# INPUT MATERIAL:
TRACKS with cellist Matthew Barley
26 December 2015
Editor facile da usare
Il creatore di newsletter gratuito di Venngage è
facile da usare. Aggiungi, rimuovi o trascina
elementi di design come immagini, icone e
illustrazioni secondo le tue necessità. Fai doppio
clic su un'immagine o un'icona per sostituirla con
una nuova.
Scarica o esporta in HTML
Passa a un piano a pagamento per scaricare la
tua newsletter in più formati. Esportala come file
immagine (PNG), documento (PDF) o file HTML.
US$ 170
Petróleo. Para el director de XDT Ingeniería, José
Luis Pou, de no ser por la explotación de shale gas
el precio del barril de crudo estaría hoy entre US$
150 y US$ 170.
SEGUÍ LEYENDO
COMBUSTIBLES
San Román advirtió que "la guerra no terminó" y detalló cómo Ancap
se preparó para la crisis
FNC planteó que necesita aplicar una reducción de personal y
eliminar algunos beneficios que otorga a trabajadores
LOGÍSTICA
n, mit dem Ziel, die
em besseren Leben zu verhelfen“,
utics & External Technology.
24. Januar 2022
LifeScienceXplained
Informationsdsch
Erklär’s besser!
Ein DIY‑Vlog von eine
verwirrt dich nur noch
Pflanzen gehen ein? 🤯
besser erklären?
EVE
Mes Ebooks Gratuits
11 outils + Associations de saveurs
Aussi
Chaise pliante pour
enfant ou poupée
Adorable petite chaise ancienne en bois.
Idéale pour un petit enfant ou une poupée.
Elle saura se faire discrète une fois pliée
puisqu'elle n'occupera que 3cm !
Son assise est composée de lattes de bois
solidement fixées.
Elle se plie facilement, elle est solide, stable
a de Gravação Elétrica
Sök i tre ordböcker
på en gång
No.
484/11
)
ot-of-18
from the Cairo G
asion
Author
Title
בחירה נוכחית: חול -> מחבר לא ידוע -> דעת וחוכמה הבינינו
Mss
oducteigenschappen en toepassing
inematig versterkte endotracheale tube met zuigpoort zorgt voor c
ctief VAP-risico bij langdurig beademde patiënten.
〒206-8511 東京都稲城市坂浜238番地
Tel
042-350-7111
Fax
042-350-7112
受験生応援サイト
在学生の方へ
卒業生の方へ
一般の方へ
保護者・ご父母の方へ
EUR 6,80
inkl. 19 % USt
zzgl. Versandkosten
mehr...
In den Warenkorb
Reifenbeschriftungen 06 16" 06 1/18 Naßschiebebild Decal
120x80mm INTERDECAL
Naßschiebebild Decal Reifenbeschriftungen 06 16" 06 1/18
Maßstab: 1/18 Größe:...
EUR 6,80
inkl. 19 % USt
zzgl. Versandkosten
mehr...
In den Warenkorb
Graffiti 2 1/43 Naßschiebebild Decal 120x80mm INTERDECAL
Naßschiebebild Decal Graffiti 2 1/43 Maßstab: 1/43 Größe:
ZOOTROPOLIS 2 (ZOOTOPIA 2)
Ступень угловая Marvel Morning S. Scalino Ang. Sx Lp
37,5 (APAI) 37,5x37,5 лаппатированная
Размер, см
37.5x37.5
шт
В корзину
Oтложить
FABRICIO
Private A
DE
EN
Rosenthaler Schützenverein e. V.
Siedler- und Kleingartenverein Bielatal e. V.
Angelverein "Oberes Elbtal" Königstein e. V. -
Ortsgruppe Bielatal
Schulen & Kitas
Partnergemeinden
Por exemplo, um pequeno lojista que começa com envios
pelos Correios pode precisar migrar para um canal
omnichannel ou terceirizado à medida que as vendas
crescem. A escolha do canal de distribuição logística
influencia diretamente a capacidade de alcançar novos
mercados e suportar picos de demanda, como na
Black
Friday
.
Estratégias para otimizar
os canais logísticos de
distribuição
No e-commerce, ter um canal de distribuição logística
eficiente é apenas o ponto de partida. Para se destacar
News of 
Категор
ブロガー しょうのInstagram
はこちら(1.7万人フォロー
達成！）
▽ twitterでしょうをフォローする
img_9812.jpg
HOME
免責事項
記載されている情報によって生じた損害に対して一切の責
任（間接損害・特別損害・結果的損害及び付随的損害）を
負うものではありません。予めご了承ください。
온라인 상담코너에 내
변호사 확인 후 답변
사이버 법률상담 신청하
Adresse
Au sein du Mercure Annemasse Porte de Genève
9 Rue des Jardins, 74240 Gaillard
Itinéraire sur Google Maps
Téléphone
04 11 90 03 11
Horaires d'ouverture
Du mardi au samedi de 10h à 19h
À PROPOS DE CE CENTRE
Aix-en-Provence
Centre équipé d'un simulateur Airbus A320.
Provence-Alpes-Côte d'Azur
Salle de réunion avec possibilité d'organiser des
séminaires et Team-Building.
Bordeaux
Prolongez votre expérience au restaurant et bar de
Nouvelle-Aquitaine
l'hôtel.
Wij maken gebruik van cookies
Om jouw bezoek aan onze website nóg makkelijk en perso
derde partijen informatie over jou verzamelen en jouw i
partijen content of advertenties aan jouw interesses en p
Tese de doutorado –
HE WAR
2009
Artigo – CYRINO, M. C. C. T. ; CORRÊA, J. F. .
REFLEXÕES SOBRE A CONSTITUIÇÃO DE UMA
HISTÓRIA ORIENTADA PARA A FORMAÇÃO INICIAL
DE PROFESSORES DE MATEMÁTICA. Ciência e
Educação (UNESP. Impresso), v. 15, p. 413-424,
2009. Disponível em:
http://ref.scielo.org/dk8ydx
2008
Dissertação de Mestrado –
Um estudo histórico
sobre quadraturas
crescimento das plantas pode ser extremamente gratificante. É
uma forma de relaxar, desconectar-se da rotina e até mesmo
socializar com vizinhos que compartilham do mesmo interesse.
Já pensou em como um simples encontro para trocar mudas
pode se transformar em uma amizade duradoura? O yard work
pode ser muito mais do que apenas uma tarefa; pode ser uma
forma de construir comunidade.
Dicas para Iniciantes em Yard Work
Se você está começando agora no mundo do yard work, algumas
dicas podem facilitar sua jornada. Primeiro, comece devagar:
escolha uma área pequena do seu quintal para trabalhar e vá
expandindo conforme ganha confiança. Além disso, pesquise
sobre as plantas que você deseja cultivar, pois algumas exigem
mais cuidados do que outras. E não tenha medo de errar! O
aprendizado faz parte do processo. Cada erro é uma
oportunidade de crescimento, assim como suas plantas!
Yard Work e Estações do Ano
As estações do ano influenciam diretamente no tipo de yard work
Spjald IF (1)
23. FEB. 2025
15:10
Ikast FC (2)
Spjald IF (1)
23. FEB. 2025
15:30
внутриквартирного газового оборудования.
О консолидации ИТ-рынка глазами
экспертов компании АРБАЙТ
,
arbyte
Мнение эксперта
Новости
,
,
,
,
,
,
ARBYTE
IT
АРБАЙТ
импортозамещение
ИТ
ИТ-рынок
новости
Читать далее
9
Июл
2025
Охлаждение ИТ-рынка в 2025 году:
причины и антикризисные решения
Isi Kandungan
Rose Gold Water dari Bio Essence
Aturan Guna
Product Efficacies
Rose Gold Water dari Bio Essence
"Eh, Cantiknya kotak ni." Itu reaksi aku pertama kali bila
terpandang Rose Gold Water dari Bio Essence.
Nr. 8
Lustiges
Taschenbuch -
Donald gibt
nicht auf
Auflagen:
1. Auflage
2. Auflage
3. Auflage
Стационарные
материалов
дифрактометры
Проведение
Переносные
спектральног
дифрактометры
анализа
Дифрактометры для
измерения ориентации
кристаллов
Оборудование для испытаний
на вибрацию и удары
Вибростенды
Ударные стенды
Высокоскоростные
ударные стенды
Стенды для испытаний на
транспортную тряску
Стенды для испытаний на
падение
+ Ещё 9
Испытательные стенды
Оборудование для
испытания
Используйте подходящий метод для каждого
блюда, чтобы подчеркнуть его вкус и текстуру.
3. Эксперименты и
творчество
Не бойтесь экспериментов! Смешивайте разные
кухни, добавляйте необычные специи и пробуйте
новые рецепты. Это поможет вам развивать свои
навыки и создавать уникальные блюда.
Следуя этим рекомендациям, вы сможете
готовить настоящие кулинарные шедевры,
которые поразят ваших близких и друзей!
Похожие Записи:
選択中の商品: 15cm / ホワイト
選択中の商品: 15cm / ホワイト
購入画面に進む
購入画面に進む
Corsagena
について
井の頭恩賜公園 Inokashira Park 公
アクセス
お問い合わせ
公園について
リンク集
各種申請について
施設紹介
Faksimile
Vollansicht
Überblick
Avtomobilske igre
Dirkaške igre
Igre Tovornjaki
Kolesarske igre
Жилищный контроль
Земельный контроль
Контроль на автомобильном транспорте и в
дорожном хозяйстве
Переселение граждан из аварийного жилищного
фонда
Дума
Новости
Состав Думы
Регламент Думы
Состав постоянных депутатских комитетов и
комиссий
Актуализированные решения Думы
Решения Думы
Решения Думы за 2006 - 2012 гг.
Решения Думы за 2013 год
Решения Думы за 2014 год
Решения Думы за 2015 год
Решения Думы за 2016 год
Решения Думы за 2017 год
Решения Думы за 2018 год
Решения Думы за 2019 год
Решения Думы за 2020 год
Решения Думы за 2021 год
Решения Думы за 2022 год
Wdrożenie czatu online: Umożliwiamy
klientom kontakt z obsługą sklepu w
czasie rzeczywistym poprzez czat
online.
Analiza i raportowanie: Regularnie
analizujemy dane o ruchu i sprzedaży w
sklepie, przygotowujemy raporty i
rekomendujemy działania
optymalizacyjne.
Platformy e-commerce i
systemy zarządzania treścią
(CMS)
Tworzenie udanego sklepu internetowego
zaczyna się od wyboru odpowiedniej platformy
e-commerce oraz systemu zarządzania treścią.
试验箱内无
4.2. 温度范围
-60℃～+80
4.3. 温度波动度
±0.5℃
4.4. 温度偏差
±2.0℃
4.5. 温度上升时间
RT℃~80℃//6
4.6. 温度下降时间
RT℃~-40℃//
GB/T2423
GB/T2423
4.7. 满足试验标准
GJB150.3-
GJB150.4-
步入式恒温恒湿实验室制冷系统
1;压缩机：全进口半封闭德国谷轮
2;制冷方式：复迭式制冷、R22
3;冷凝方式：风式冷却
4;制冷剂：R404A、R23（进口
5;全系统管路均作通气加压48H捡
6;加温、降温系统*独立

# WHAT NEEDS TO BE DONE:
Can you give the lines, starting with the first one and going on through the line with "illustrazioni secondo le", as a JSON list of strings with one string per line and blank lines left out?

# OUTPUT FOR THIS EXERCISE:
[
  "TRACKS with cellist Matthew Barley",
  "26 December 2015",
  "Editor facile da usare",
  "Il creatore di newsletter gratuito di Venngage è",
  "facile da usare. Aggiungi, rimuovi o trascina",
  "elementi di design come immagini, icone e",
  "illustrazioni secondo le tue necessità. Fai doppio"
]